If Love Was A Lesson They Taught In School

By

If love was a lesson they taught in school, you would have learned how to brace yourself for the impact, for the wreckage. You would have learned contingency plans, fire escapes for the spark. You would have learned how to survive the fall, how to connect without being destroyed, how to give without emptying yourself into hollow homes.

If love was a lesson they taught in school, you would have learned how to handle the leaving, how to swallow the goodbye. You would have learned how to avoid breaking your teeth on excuses, you would have mastered the ability to rub their memory from the backs of your eyelids.

See, if love was a lesson they taught in school, you would have learned how to pick them out of your hair, how to figure out what parts of yourself were yours before they crashed into you. If love was a lesson they taught in school, you would have learned how to gather hope within your fingertips, how to tuck strength between your bones, how to push yourself toward healing — how to forget.

Instead, you are here. You learned how to calculate math equations before you knew what it was like to taste youth on the lips of another. And you know every state in the continental US, but you don’t even know how to navigate the brokenness within your chest. You learned how to determine the square root of sixteen, but you still can’t figure out a way to get to the root of who you are without them. You can sit through a whole lecture on the human body, but you can’t figure out how to get your heart out of your throat, how to calm the rush, rush, rushing of the blood in your veins whenever you hear their name.

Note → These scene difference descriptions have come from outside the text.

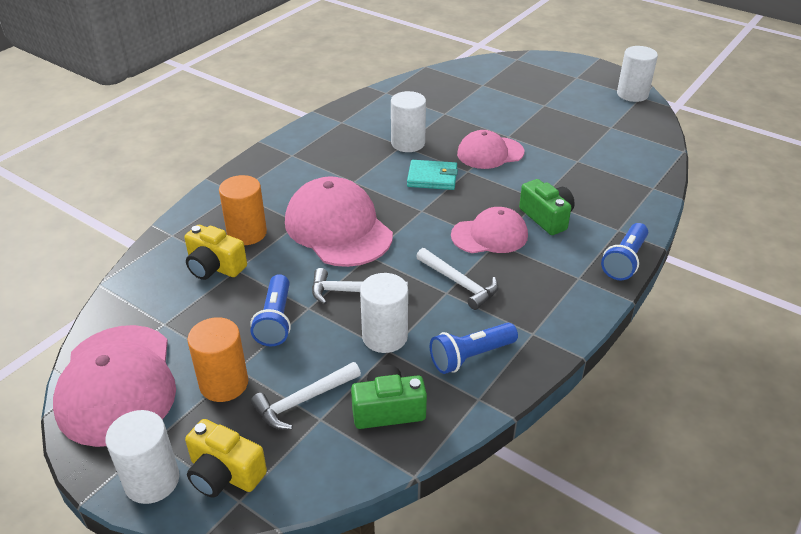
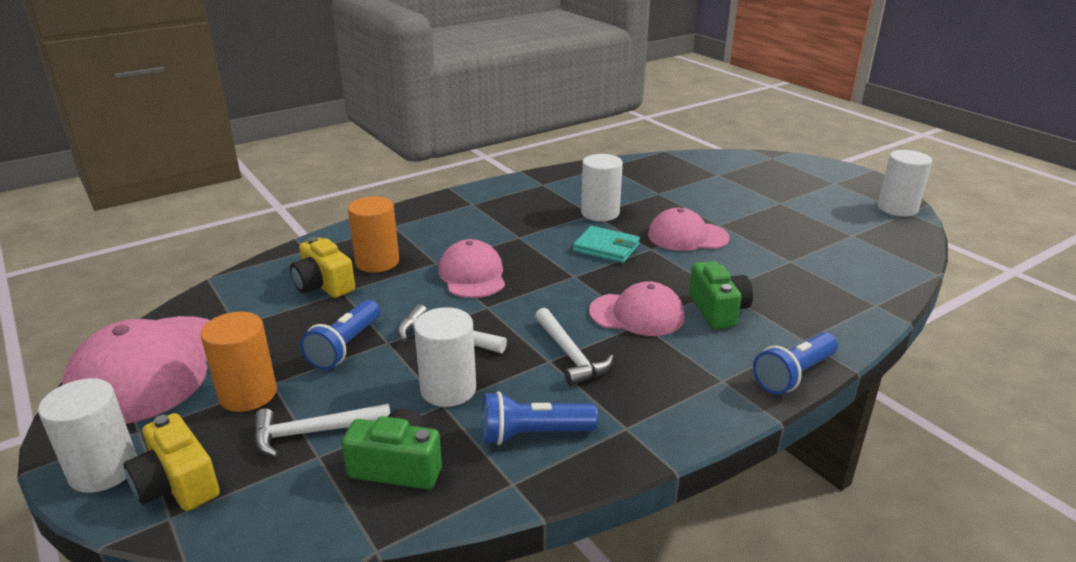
camera: 20 degrees right, 10 degrees down
pink cap [285,177,393,267] -> pink cap [438,239,505,298], size x0.62

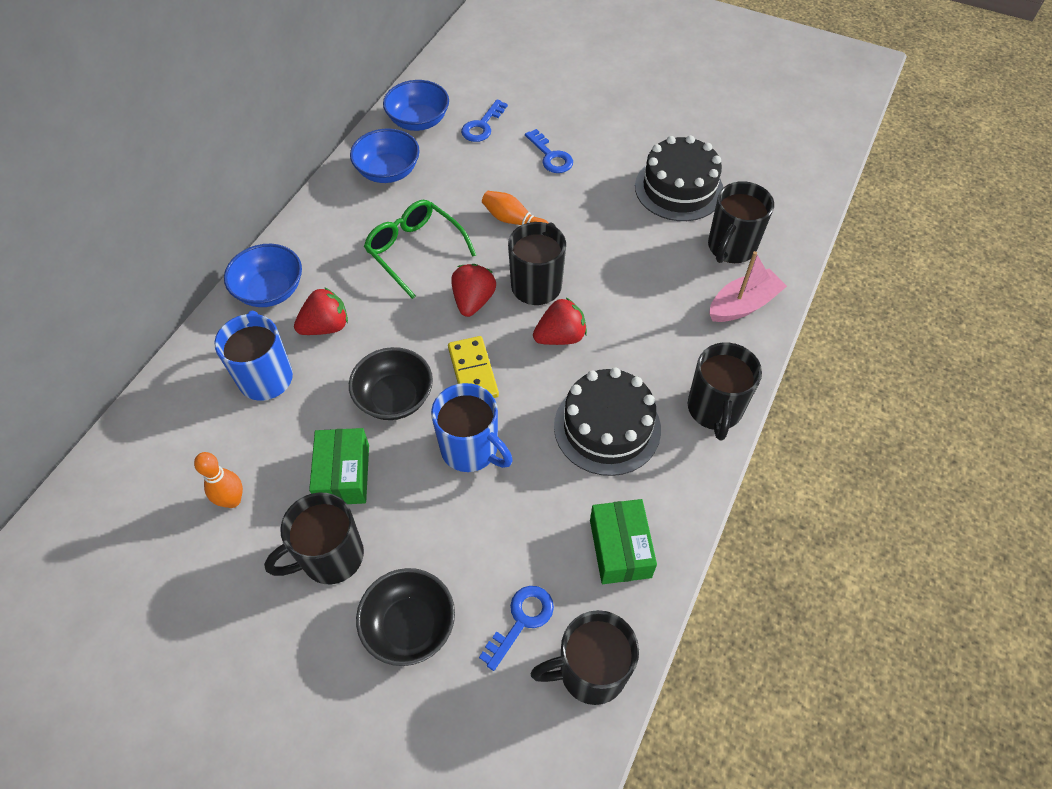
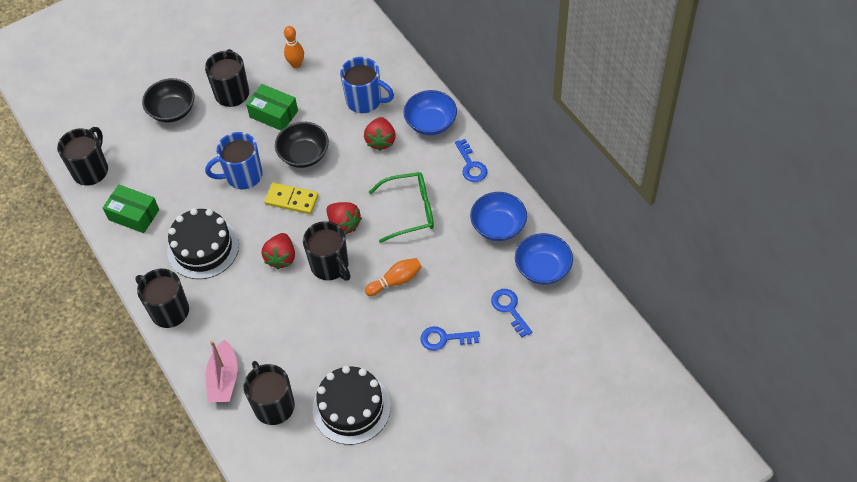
camera: 125 degrees right, 0 degrees up
blue key [479,586,554,671] -> blue key moved to [455,139,487,182]

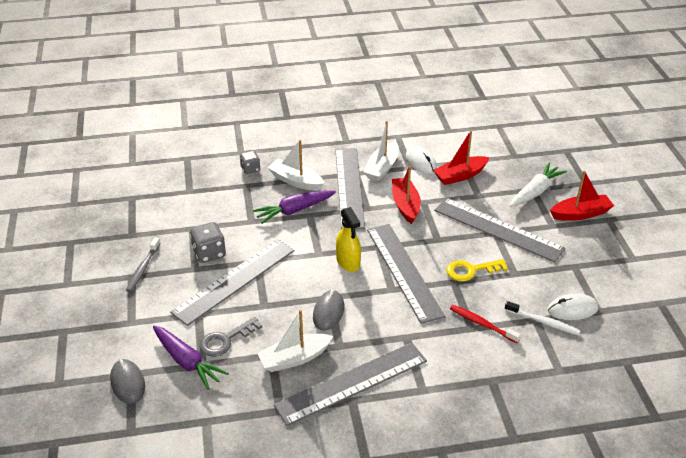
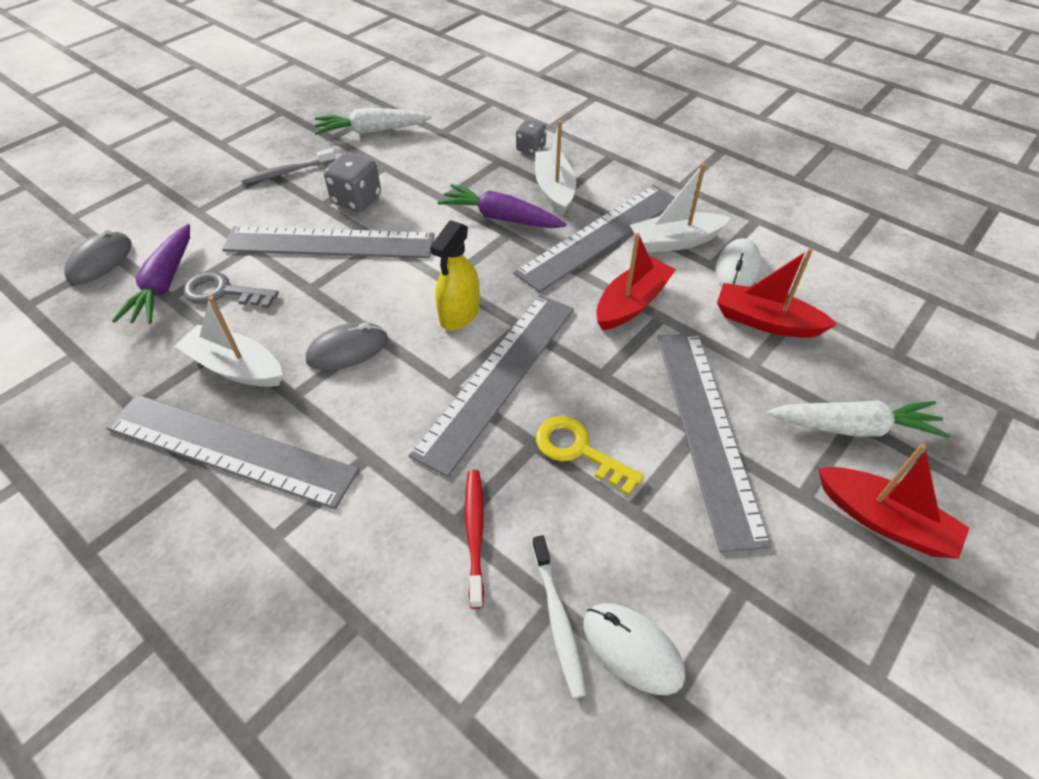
camera: 50 degrees right, 10 degrees up
none -> white carrot [314,108,432,135]

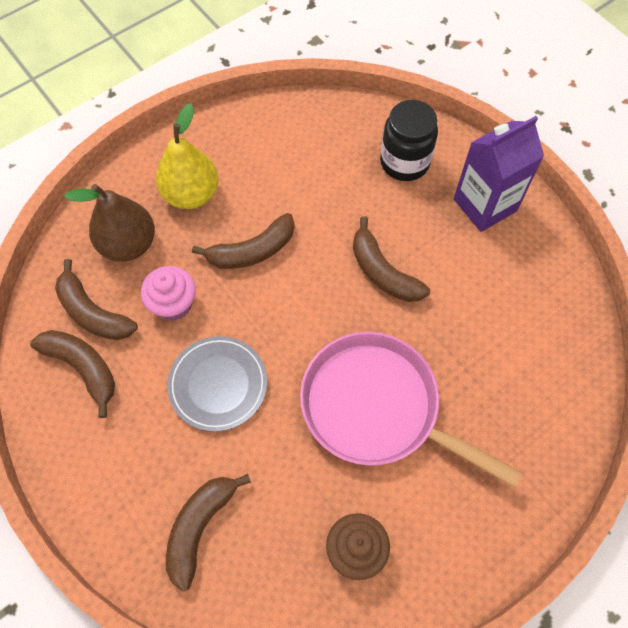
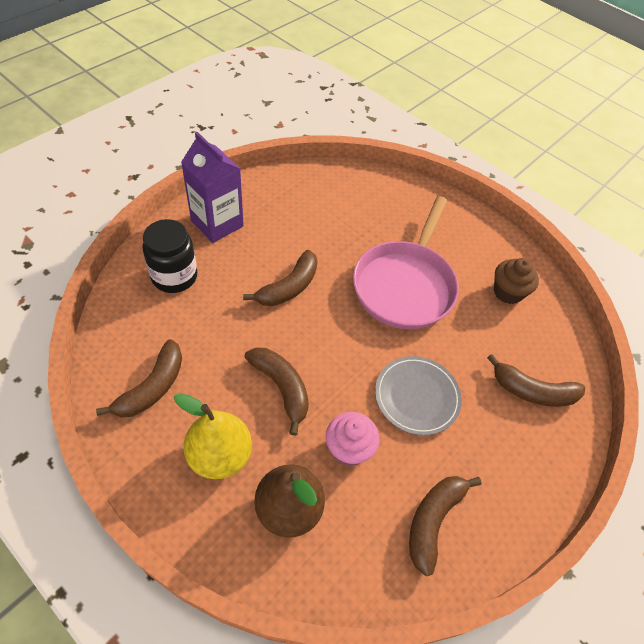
camera: 105 degrees left, 10 degrees down
brown banana [55,259,138,340] -> brown banana moved to [96,339,182,417]

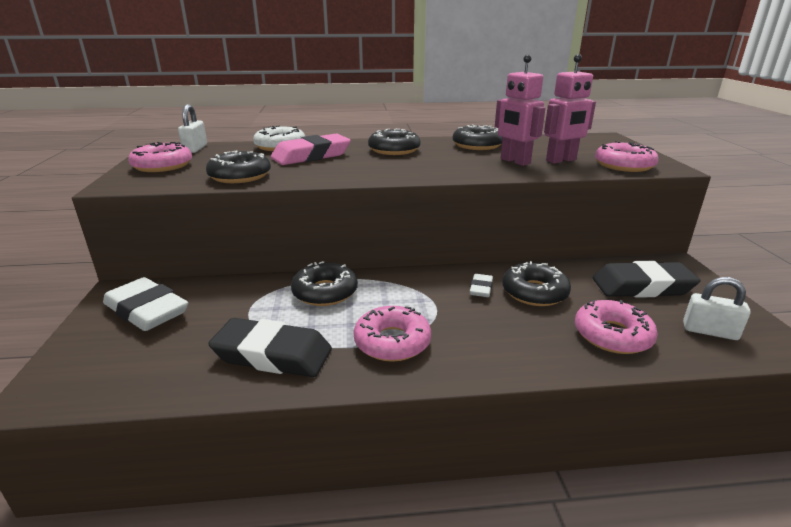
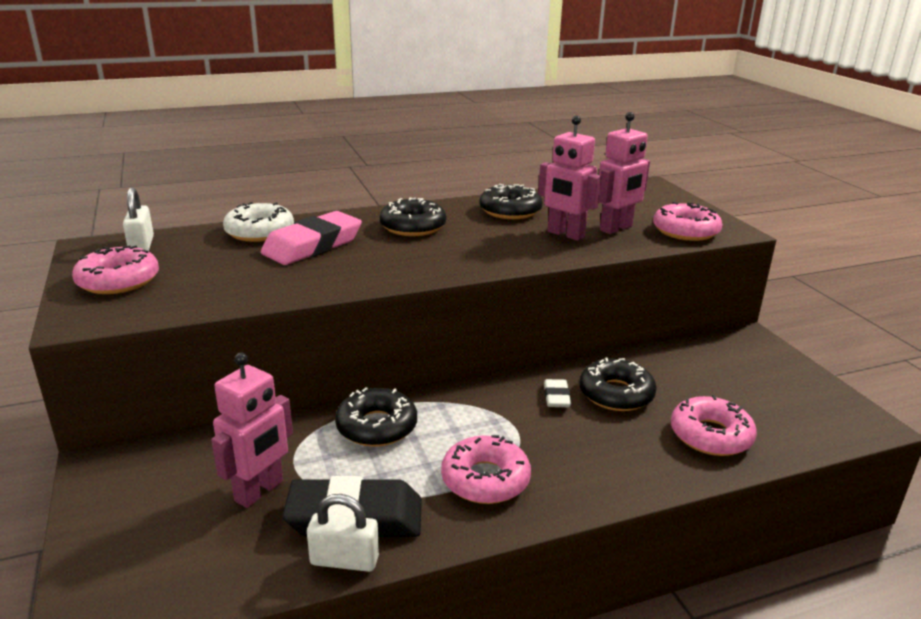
camera: 15 degrees left, 0 degrees up
white eraser [103,277,188,331] -> none
black donut [206,150,271,183] -> none
black eraser [592,261,701,298] -> none
white padlock [683,277,751,340] -> white padlock moved to [307,494,379,572]
none -> pink robot [211,353,293,508]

If only. If only love were a lesson they taught in school, because during your final lecture you would have learned that love did not always end in hurt, did not always end in destruction. You would have learned that love had the ability to be this big, inspiring thing; this energizing, stunning work of growth and passion in your life. If love was a lesson they taught in school, you would have learned how to hope again, how to believe, that people have the ability to care just as deeply as you do — that people don’t always leave.